AGE formation appears to be central to many pathologic processes in diabetes, so it is a logical therapeutic target, particularly for pathologic processes at the vascular tissue level. Aminoguanidine is an anti-AGE agent that was initially used to prevent diabetic retinopathy, but it has also been shown to prevent general vascular complications in diabetic animal models. The terminal amino residue in the compound specifically binds glucose-derived reactive intermediates and prevents cross-linking, which renders them inactive. Disrupting those cross-links is another treatment strategy. N-phenacylthiazolium bromide and 3-phenacyl-4,5-dimethylthiazolium chloride (ALT-711 or alagebrium) are compounds that have been shown to break cross-links in a diabetic rat model.16
Another tactic for reducing vascular pathology involves mitigating superoxide radicals, as these radicals are generated from the glycolytic intermediates in hyperglycemic states. It has been reasoned that, if the concentration of these intermediates can be decreased, there would be less substrate available for the pathways that lead to radical formation. One approach is to use transketolase, an enzyme that shunts intermediates to pathways that do not produce superoxide radicals. In the treatment of patients with diabetic retinopathy, early data appear promising with benfotiamine, a thiamine derivative, which upregulates transketolase 250%. An additional tactic involves catalytic antioxidants—namely, superoxide dismutase/catalase mimetic, which has been shown to reduce hyperglycemia-induced superoxides. These interventions are appealing because of their nonstoichiometric reactions, which render them potentially more potent antioxidants.26
Potential neurologic interventions include recombinant human nerve growth factor, neurotrophic factors, and gene therapy, all directed toward preventing or regenerating neuropathic tissues in patients with diabetes. Most of these interventions, however, remain theoretical. Few trials have demonstrated clinically significant improvement. In patients with T1DM, however, the absence of circulating C-peptide is thought to contribute to diabetic neuropathy. Results of trials with subcutaneous C-peptide treatment suggest improvement in both sural sensory and vibration perception after only 12 weeks.40 These novel treatments further emphasize the potential for intervention at the tissue, cellular, and molecular levels.
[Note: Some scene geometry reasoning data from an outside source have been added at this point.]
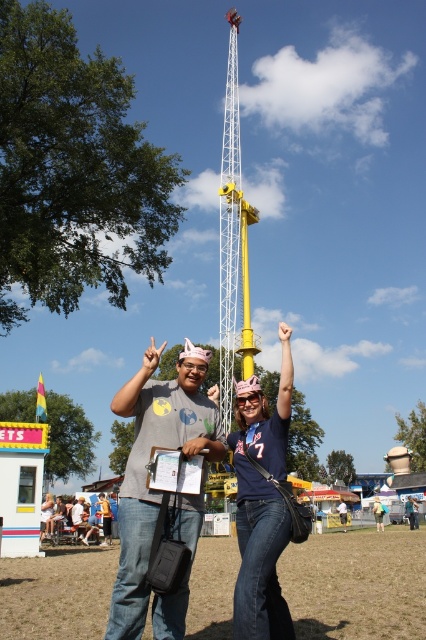
Question: Which object appears closest to the camera in this image?

Choices:
 (A) denim jeans at center
 (B) yellow metallic tower at center

Answer: (A)

Question: Is brown grass at lower center bigger than denim jeans at center?

Choices:
 (A) no
 (B) yes

Answer: (B)

Question: Is denim jeans at center positioned before yellow metallic tower at center?

Choices:
 (A) yes
 (B) no

Answer: (A)

Question: Is brown grass at lower center in front of yellow metallic tower at center?

Choices:
 (A) no
 (B) yes

Answer: (B)

Question: Which object is farther from the camera taking this photo?

Choices:
 (A) denim jeans at center
 (B) denim jeans at lower center

Answer: (B)

Question: Which point is closer to the camera?

Choices:
 (A) matte gray t-shirt at center
 (B) denim jeans at lower center

Answer: (A)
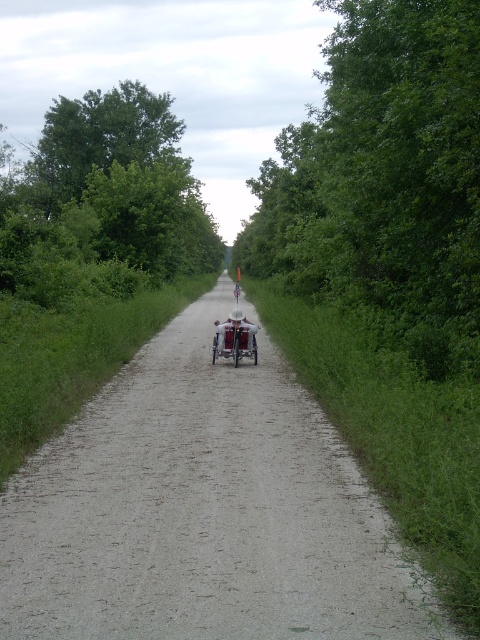
You are a parent pushing a metallic silver baby carriage at center along a gravel path. You notice a green leafy tree at left nearby. Which object is bigger in size?

The green leafy tree at left is larger in size compared to the metallic silver baby carriage at center.

You are standing at the point (406, 323) and want to reach the tricycle in the center of the path. The path is narrow and only allows one person to pass at a time. If the tricycle is moving towards you at 2 feet per second and you start walking towards it at 3 feet per second, how many seconds will it take before you meet?

The distance between you and the tricycle is 47.59 feet. Since you are moving towards each other at a combined speed of 3 feet per second plus 2 feet per second equals 5 feet per second, the time until meeting is 47.59 divided by 5, which is approximately 9.52 seconds.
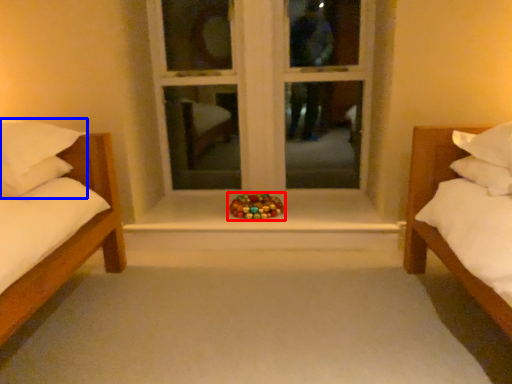
Question: Which object appears farthest to the camera in this image, toy (highlighted by a red box) or pillow (highlighted by a blue box)?

Choices:
 (A) toy
 (B) pillow

Answer: (A)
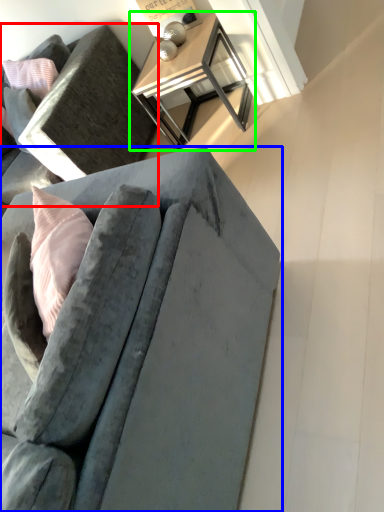
Question: Based on their relative distances, which object is farther from studio couch (highlighted by a red box)? Choose from studio couch (highlighted by a blue box) and table (highlighted by a green box).

Choices:
 (A) studio couch
 (B) table

Answer: (A)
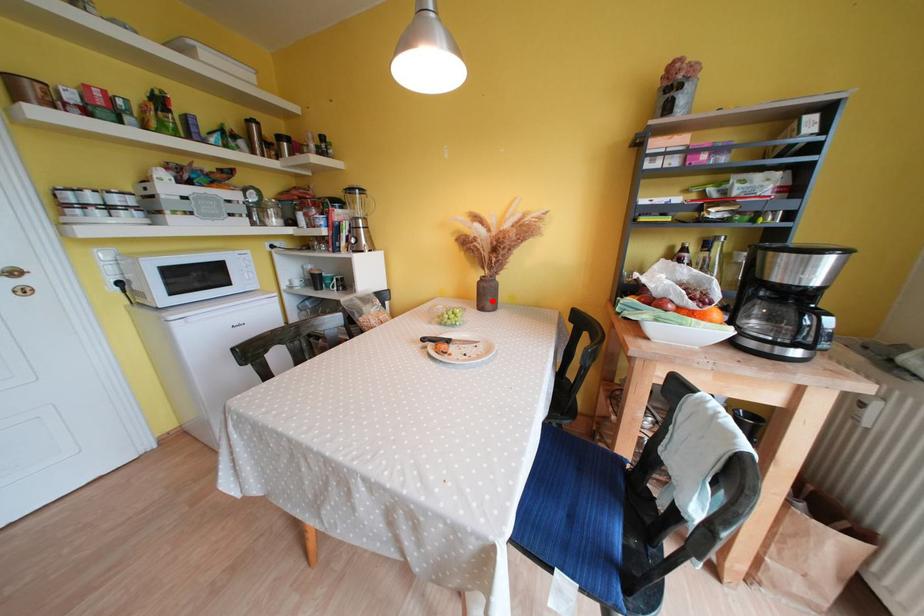
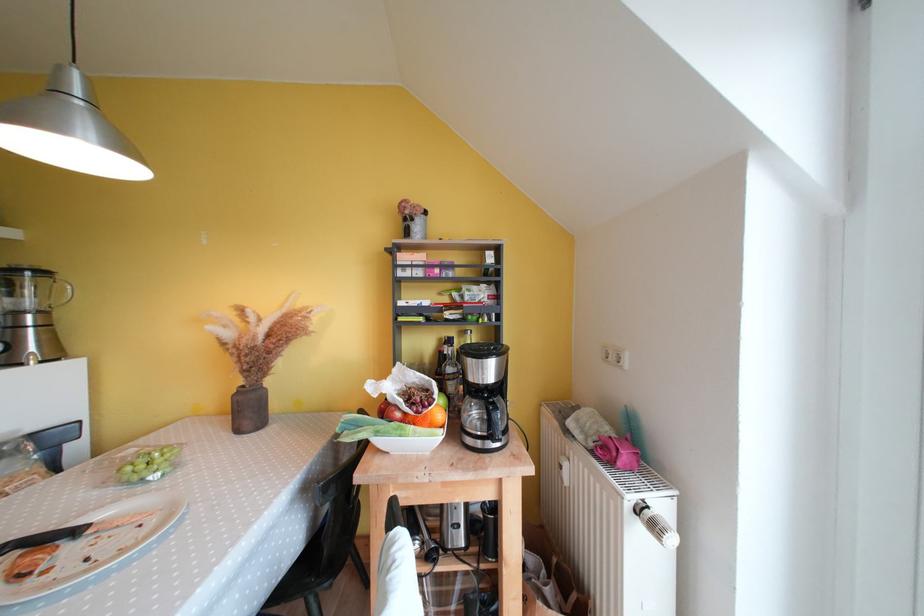
Find the pixel in the second image that matches the highlighted location in the first image.

(256, 416)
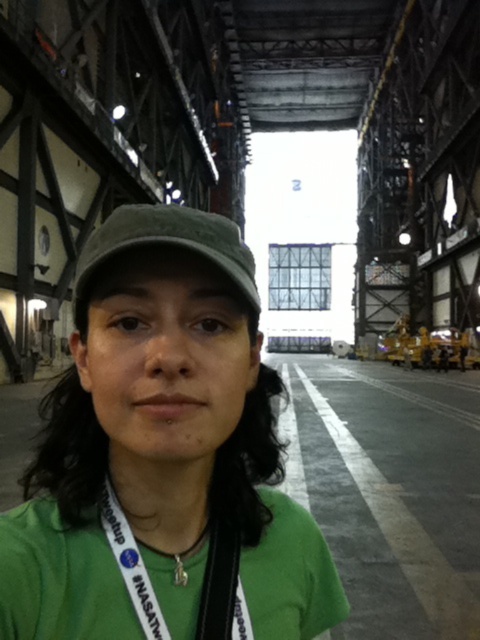
Who is more distant from viewer, (189, 452) or (120, 221)?

The point (120, 221) is behind.

Based on the photo, does green fabric at center have a greater width compared to green fabric cap at center?

Incorrect, green fabric at center's width does not surpass green fabric cap at center's.

Describe the element at coordinates (162, 483) in the screenshot. Image resolution: width=480 pixels, height=640 pixels. I see `green fabric at center` at that location.

Where is `green fabric at center`? The width and height of the screenshot is (480, 640). green fabric at center is located at coordinates (162, 483).

Can you confirm if green matte cap at center is smaller than white fabric lanyard at center?

Incorrect, green matte cap at center is not smaller in size than white fabric lanyard at center.

Which is behind, point (118, 208) or point (130, 593)?

The point (118, 208) is more distant.

Between point (232, 572) and point (128, 570), which one is positioned behind?

Point (232, 572)

What are the coordinates of `green matte cap at center` in the screenshot? It's located at (163, 456).

Who is positioned more to the left, green matte cap at center or green fabric at center?

green matte cap at center is more to the left.

Can you confirm if green matte cap at center is shorter than green fabric at center?

No, green matte cap at center is not shorter than green fabric at center.

Find the location of a particular element. green matte cap at center is located at coordinates (163, 456).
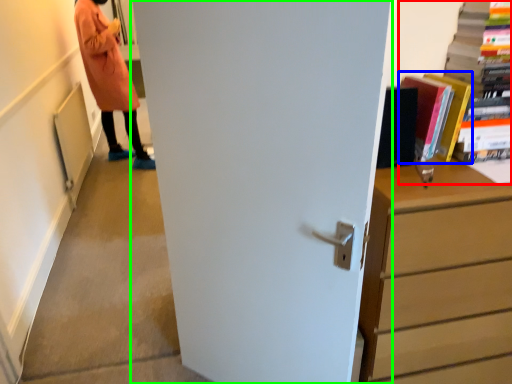
Question: Which object is the farthest from book (highlighted by a red box)? Choose among these: book (highlighted by a blue box) or door (highlighted by a green box).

Whereas most fractures are uncomplicated in healthy patients, they can have devastating consequences in patients with diabetes. In this review, we have highlighted many of the pathologic processes that can influence outcomes of fractures in patients with diabetes. These problems will become more common as the population ages, age-related risks for osteoporosis and fragility fracture increase, and diabetes becomes nearly epidemic in our increasingly obese, sedentary society. Although some progress has been made, a more thorough intervention strategy is needed to improve both bone and soft-tissue outcomes of fractures in patients with diabetes.